One of the most important concepts for a futures trader to understand is the trend of the market. If you’re asking yourself, “How strong is the trend? Will it change soon? Is the trend reversal solid, or will it resume the previous trend direction?” then the MACD indicator may be your answer.
How can the MACD indicator help me?
Momentum indicators can help you understand and identify trend concepts in a trading chart. One popular momentum indicator used by traders is the Moving Average Convergence Divergence (MACD) indicator.
Learn How to Use the MACD Indicator for Futures Trading
What is the MACD indicator?
Developed by Gerald Appel in the late 1970s, the premise of the MACD indicator builds off the idea of using two different moving averages to identify trend change. It’s thought that when a faster moving average crosses above a slower moving average, a bullish price trend is indicated; when a faster moving average crosses below a slower moving average, a bearish trend is indicated. The MACD takes that concept and simplifies it into one line by taking the difference of the two moving averages.
The most common calculation for creating the MACD indicator is found by taking the difference of the shorter-term and the longer-term moving average. Appel determined that subtracting the 26-period from the 12-period exponential moving average worked best, which is why these are default settings for the MACD study on most platforms. You can edit the moving average lengths to better suit your type of trading or analysis. (Figure 1)
Figure 1: MACD Daily Chart
How to Read MACD Indicator Charts
Determining the Trend
The MACD simplifies the analysis of moving averages and trends by boiling the moving averages down to one value (MACD), which allows us to make an easy judgment: is the MACD above or below zero? Because the MACD is simply a difference of two moving averages, the value can be positive or negative.
- If the MACD is positive, the trend will most likely be bullish.

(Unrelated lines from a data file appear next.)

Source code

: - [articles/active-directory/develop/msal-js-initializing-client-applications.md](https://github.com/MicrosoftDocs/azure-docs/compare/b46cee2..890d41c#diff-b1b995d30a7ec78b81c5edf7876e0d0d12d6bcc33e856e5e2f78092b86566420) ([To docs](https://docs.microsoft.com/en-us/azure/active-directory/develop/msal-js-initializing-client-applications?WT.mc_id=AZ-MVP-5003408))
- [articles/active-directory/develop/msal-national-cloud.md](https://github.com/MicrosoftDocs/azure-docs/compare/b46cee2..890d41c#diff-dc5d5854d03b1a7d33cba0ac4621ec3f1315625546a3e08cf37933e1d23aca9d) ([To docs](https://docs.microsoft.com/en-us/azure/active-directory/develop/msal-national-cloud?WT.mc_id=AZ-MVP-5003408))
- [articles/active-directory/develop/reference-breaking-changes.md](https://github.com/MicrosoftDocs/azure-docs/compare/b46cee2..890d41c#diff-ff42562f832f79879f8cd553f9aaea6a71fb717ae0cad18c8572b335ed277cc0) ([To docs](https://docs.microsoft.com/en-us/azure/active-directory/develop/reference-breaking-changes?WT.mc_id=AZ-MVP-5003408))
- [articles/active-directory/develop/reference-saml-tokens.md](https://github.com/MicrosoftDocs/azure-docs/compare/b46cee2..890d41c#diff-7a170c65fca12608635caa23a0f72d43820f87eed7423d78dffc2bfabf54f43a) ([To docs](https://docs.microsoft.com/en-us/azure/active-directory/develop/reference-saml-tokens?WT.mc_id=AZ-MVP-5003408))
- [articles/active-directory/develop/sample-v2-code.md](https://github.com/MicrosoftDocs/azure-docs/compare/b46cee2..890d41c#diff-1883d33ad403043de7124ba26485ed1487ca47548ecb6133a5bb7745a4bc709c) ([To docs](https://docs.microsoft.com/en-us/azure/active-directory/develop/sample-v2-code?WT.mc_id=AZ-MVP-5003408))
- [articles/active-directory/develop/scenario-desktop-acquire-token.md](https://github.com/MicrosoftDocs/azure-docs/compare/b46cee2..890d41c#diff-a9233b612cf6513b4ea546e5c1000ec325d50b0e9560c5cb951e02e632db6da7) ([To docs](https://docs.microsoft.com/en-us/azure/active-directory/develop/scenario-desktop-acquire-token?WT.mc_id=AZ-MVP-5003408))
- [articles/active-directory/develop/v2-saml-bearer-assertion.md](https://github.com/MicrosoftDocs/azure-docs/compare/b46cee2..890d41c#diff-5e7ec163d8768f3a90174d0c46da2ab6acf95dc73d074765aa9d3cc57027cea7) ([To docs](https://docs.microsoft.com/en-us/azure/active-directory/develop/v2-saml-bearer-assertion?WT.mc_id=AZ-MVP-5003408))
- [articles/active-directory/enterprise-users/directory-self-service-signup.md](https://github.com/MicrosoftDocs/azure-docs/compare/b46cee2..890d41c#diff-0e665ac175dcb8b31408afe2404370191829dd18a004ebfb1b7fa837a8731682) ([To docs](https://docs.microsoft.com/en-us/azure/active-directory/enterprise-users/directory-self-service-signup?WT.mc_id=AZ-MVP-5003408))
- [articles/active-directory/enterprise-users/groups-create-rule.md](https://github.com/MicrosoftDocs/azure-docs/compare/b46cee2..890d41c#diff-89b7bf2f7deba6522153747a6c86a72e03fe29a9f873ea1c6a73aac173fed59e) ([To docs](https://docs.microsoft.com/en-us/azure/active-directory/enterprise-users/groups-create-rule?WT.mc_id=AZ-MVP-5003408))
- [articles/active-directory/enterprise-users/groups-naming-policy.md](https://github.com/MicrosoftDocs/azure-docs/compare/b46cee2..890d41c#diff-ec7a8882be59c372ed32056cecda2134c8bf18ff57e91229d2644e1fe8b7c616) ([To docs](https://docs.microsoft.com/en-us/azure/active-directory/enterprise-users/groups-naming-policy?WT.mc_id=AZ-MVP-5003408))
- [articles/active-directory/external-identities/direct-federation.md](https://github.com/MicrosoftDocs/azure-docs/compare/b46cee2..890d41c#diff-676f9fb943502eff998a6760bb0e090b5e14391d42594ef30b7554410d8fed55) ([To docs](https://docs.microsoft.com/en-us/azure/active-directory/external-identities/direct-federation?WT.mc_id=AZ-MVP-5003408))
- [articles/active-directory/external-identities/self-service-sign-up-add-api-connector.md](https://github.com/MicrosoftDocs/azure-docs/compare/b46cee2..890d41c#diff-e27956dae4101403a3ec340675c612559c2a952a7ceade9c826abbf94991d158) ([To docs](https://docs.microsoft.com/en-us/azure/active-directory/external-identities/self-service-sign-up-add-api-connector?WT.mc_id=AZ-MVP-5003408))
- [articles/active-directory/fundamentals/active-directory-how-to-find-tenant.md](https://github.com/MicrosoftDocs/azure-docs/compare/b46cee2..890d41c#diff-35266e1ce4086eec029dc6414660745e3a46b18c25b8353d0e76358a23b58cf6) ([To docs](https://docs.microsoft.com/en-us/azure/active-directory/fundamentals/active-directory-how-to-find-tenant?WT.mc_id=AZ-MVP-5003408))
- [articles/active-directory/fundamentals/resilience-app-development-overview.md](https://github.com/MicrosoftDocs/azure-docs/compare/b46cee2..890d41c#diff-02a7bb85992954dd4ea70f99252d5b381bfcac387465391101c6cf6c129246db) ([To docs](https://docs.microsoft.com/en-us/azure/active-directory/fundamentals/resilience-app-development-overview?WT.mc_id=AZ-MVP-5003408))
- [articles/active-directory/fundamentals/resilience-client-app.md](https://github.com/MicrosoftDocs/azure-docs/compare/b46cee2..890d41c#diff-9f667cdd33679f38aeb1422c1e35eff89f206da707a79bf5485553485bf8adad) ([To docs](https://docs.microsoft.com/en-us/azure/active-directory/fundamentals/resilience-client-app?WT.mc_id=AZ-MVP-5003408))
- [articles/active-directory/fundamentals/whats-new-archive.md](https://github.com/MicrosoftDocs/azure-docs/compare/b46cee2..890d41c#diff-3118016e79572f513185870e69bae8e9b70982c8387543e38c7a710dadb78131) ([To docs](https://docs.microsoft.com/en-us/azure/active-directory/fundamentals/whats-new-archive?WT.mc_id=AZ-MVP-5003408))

- If the MACD is negative, the trend will most likely be bearish.
Generally, the MACD crossing the zero line is more of a confirmation signal of the trend rather than an actionable trading signal, as a cross often appears some time after a new trend begins. (Figure 2)
Figure 2: Identifying Trend With MACD Indicator
Identifying Trend Change Using the Signal Line
The work that Appel did with MACD did not stop there. Using the concept of smoothing a line to act as a signal generator, he created the signal line, which defaults to a 9-period exponential moving average of the MACD. The period of the signal line, like the MACD itself, can be changed to a value that might better suit your needs.
The crossing of the signal line is another way that trend can be determined:
- When MACD crosses above the signal line, a bullish response is expected.
- When MACD crosses below the signal line, a bearish response is expected.
These signals can occur regardless of the relationship to the zero line. However, a MACD crossing above the signal line while still in negative territory could indicate a reversal near a bottoming market; a MACD crossing below the signal line while above the zero line could be the start of a longer downtrend. For traders, the MACD crossing its signal line is the most common interpretation of the MACD for signal generation. (Figure 3)
Figure 3: MACD Indicator Crossing Its Signal Line
An Aggressive Approach to Identifying Peaks and Troughs
Just as he did using the two moving averages to form the MACD, Appel consolidated the MACD and its signal line into one data set by taking a difference of the two. The MACD histogram is found by subtracting the signal line from the MACD line. This also indicates bullishness and bearishness around the zero line.
An aggressive way of using the MACD histogram for trading signals is to identify when the histogram turns down when it is positive (to go short), and when the histogram turns up when it is negative (to go long). While these turns can occur closer to the peaks and troughs in the price chart, they can also generate false signals, and you can get whipsawed! (Figure 4)
Figure 4: Identifying Inflection Points With MACD Indicator Histogram
Another interpretation of the MACD is through divergence. Divergence is the concept that the trend on the price chart is not fully followed by the trend on the indicator. This usually means that while price is making higher peak highs, the indicator doesn’t make higher peak highs, showing weakness and a possibility that price trend will stall or reverse. This is called bearish divergence; the expectation is that the market will turn bearish if divergence is to be believed. Bullish divergence is identified as lower peak lows on price but as higher peak lows on the indicator. This is less actionable as the timing of a reversal is not definable—but could help you with a shorter-term trading bias. (Figure 5)
Figure 5: Identifying Divergence With MACD Indicator
The MACD indicator is an involved indicator that traders use to identify trend strength, trend change, and divergence. You can use it as a confirming tool or more actively as a signal generator. As with any technical indicator, MACD should not be the only technical tool you use to make trading decisions; using an indicator that focuses on price, volume, or volatility as a complement to MACD is strongly recommended.